DR. MOSES THOMPSON (1776-1858) was the first doctor in the Western Reserve. Born in Goshen, Connecticut, at age 17, he began a four-year apprenticeship under several prominent New England physicians, a common practice at the time to achieving medical certification as very few medical schools existed. In 1800, Dr. Thompson, along with other early pioneers traveled with town founder David Hudson to Range 10, Town 4, what would later be known as Hudson, Ohio. Dr. Thompson purchased 750 acres of land for himself, his father and brothers, and later returned with his family, settling on a farm two miles southwest of the center of Hudson.
For ten years, Dr. Thompson was the only physician in the Western Reserve. Traveling on horseback, Thompson’s ride extended from Lake Erie south as far as fifty miles. During the War of 1812, he served as a surgeon in the Ohio Militia under Major George Darrow.
Dr.
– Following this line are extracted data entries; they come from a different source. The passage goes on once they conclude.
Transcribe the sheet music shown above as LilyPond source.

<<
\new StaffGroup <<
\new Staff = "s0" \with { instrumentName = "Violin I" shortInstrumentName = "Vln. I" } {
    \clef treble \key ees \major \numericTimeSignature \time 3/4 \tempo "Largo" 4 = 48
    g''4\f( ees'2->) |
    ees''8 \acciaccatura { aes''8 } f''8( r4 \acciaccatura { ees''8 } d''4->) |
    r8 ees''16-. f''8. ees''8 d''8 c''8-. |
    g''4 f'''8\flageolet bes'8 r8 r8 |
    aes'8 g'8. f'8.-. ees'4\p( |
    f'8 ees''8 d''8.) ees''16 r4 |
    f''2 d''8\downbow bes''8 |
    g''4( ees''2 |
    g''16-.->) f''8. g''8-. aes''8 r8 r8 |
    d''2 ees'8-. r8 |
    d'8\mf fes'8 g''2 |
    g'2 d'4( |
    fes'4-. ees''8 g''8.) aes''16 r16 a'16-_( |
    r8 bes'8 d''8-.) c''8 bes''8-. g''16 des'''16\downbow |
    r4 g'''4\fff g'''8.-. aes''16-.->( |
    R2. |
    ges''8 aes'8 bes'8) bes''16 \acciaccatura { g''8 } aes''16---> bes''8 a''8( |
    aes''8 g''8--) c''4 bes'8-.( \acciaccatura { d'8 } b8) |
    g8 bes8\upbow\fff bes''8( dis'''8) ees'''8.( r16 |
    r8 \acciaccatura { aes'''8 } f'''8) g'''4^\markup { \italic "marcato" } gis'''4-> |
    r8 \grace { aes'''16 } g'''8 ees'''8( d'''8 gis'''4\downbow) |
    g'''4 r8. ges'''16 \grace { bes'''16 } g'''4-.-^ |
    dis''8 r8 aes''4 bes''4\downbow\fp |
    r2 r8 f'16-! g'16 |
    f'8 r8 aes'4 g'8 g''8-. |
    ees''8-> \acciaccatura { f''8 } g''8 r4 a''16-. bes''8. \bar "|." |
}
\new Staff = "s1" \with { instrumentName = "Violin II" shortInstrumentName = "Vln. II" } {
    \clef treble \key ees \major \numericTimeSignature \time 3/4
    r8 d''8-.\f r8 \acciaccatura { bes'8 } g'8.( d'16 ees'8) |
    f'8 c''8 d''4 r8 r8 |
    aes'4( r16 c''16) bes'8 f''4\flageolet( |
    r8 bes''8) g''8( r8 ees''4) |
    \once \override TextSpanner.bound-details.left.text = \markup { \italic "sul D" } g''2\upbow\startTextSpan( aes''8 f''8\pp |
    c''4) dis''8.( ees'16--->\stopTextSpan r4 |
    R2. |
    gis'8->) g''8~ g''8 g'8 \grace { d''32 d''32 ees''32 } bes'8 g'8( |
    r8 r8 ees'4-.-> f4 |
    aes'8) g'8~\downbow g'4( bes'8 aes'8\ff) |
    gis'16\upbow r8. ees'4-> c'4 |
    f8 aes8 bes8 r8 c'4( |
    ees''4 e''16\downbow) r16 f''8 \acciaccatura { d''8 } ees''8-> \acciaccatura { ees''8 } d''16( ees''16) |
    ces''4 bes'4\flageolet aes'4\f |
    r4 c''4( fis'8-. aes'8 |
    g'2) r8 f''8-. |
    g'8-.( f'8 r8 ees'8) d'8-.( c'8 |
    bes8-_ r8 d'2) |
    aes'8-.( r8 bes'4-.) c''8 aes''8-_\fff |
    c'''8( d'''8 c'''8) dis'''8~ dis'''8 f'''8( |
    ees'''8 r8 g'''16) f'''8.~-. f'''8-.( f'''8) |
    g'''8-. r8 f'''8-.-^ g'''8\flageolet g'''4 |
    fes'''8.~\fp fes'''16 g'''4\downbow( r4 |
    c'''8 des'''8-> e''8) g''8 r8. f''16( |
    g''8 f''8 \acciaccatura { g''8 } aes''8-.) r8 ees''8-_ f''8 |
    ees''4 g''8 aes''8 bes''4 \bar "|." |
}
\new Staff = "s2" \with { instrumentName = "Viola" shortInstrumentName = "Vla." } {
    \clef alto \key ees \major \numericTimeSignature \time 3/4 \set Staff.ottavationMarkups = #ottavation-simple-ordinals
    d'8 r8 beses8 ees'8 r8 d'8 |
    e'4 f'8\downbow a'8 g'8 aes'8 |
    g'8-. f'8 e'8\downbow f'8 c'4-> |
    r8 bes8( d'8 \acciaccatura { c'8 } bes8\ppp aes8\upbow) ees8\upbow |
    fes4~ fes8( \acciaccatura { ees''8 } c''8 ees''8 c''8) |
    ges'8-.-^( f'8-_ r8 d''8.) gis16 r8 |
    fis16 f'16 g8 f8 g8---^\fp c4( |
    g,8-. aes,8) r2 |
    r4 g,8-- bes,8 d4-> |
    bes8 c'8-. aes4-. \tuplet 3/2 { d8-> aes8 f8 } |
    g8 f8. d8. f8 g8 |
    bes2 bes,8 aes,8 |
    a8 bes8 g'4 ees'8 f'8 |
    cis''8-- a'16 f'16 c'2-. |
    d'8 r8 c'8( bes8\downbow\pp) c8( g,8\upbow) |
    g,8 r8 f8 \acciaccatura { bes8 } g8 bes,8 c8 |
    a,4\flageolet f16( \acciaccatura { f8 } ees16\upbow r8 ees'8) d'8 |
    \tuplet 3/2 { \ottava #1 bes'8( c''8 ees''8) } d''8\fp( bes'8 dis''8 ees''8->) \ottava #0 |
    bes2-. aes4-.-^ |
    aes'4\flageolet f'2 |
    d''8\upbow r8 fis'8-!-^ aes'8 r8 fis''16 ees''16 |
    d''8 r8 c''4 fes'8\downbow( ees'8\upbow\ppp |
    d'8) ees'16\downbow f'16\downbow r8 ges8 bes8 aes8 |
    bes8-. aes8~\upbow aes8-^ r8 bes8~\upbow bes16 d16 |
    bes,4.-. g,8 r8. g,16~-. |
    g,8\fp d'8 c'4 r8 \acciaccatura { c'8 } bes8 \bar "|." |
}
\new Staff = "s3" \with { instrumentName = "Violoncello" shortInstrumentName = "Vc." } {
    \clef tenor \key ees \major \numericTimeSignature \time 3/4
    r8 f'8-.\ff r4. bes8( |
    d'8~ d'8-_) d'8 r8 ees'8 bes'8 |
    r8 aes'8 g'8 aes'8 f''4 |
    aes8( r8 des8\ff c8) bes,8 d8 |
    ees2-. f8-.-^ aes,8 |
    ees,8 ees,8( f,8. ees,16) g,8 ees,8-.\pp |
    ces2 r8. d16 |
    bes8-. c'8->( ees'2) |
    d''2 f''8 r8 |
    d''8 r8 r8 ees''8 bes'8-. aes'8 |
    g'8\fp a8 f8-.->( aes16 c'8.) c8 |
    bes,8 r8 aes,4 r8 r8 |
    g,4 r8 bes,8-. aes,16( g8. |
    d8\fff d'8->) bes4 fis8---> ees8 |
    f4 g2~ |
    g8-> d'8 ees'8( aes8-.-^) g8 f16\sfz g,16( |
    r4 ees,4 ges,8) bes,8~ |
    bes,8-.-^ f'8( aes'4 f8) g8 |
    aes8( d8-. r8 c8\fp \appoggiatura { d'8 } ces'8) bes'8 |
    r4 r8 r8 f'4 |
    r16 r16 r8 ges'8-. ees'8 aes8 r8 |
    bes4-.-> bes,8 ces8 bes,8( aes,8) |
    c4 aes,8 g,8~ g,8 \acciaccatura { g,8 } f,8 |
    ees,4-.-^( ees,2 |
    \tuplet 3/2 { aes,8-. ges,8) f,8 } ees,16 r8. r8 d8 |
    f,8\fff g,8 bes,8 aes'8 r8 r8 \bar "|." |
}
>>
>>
Thompson contributed widely to the developing field of medicine in the area serving as a preceptor for many medical students and was an early member of the first medical society in the Western Reserve, later helping to organize the Summit County Medical Society.
After the War, Thompson retired from medicine and turned his attention to agriculture and livestock. He was said to be a precursor to the area’s later booming cheese and butter industry. Dr. Thompson once traveled to Pittsburgh to sell a wagonload of cheese, the proceeds of which he used to purchase the town’s very first church bell.
Dr. Thompson died at the age of 82 in 1858. He is buried in the Old Hudson Township Burying Ground on Chapel Street.